Wallerian Degeneration
- Wallerian degeneration is the axon’s reaction to insult.
- The axon and its myelin sheath degenerates distal to the point of injury.
- There are several causes of wallerian degeneration:
- Axonal transection
- This is the "classic" cause
- Vascular causes
- Inflamatory reactions
- Toxic insult
- As a sequel to neuronal cell death.
- Axonal transection
View images courtesy of Cornell Veterinary Medicine
The Process of Wallerian Degeneration
- Axonal Degeneration
- Axonal injuries initially lead to acute axonal degeneration.
- The proximal and distal ends separate within 30 minutes of injury.
- Degeneration and swelling of the axolemma eventually leads to formation of bead-like particles.

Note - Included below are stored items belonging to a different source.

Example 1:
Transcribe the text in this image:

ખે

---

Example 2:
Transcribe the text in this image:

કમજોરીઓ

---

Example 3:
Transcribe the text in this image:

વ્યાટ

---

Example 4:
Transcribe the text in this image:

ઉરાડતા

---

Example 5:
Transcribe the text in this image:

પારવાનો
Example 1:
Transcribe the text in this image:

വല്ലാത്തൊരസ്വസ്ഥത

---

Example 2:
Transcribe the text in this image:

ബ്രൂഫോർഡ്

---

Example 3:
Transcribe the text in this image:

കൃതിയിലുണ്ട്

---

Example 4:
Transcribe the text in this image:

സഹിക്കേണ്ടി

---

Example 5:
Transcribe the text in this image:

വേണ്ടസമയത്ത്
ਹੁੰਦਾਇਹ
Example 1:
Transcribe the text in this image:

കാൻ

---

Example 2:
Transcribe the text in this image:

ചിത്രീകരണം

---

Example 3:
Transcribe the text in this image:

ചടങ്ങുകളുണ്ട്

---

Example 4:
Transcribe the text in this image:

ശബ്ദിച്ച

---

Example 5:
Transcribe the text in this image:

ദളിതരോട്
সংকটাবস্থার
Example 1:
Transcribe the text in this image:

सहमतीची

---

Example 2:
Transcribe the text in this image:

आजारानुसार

- After the membrane is degraded, the organelles and cytoskeleton disintegrate.
- Larger axons require longer time for cytoskeleton degradation and thus take a longer time to degenerate.
- Axonal injuries initially lead to acute axonal degeneration.
- Myelin Clearance
- Following axonal degeneration, myelin debris is cleared by phagocytosis.

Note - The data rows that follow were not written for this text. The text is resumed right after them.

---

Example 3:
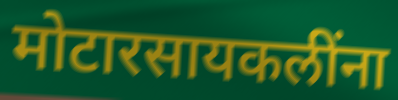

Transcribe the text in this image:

मोटारसायकलींना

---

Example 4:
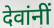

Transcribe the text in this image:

देवांनीं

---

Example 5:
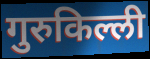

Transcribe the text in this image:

गुरुकिल्ली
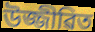
উজ্জীৱিত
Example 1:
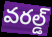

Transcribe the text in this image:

వరల్డ్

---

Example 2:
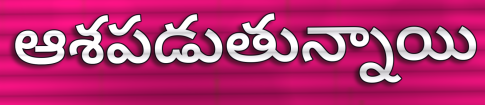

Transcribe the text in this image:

ఆశపడుతున్నాయి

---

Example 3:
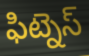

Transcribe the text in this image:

ఫిట్నెస్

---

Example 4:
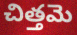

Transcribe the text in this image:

చిత్తమె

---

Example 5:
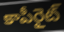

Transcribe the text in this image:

కాపీరైట్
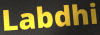
Labdhi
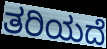
ತರಿಯದೆ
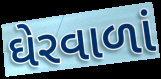
ઘેરવાળાં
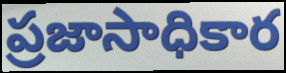
ప్రజాసాధికార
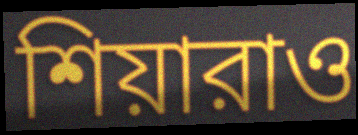
শিয়ারাও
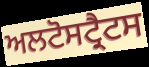
ਅਲਟੋਸਟ੍ਰੈਟਸ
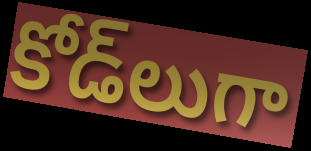
కోడ్‌లుగా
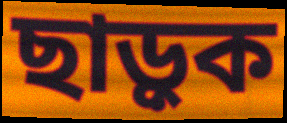
ছাড়ুক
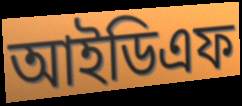
আইডিএফ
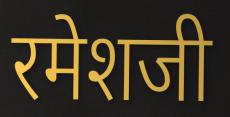
रमेशजी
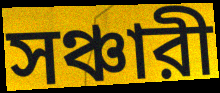
সঞ্চারী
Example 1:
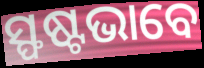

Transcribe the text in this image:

ସ୍ଫଷ୍ଟଭାବେ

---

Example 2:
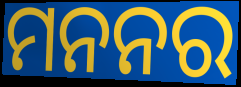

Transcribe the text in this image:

ମନନର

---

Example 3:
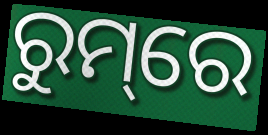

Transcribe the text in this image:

ରୁମ୍‌ରେ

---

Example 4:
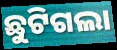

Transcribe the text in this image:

ଛୁଟିଗଲା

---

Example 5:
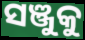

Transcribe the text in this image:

ସଞ୍ଜୁକୁ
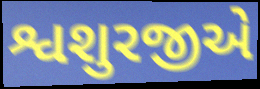
શ્વશુરજીએ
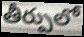
తీర్పులో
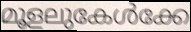
മൂളലുകേൾക്കേ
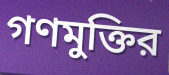
গণমুক্তির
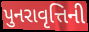
પુનરાવૃત્તિની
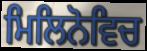
ਮਿਲਿਨੋਵਿਚ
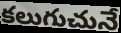
కలుగుచునే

- Myelin clearance in the PNS is much faster and efficient that in the CNS. This is due to:
- The actions of schwann cells in the PNS.
- Differences in changes in the blood-brain barrier in each system.
- In the PNS, the permeability increases throughout the distal stump.
- Barrier disruption in CNS is limited to the site of injury.
- Regeneration
- Regeneration is rapid in the PNS.
- Schwann cells release growth factors to support regeneration.
- CNS regeneration is much slower, and is almost absent in most species.
- This is due to:
- Slow or absent phagocytosis
- Little or no axonal regeneration, because:
- Oligodendrocytes have little capacity for remyelination compared to Schwann cells.
- There is no basal lamina scaffold to support a new axonal sprout.
- The debris from central myelin inhibits axonal sprouting.
- This is due to:
- Regeneration is rapid in the PNS.
Vacuolation
- Vacuolation is the hallmark of transmissible spongiform encephalopathies.
- For example, BSE and Scrapie.
- Vacuolation can also occur under other circumstances:
- Artefact of fixation
- Toxicoses
- It may sometimes be a normal feature.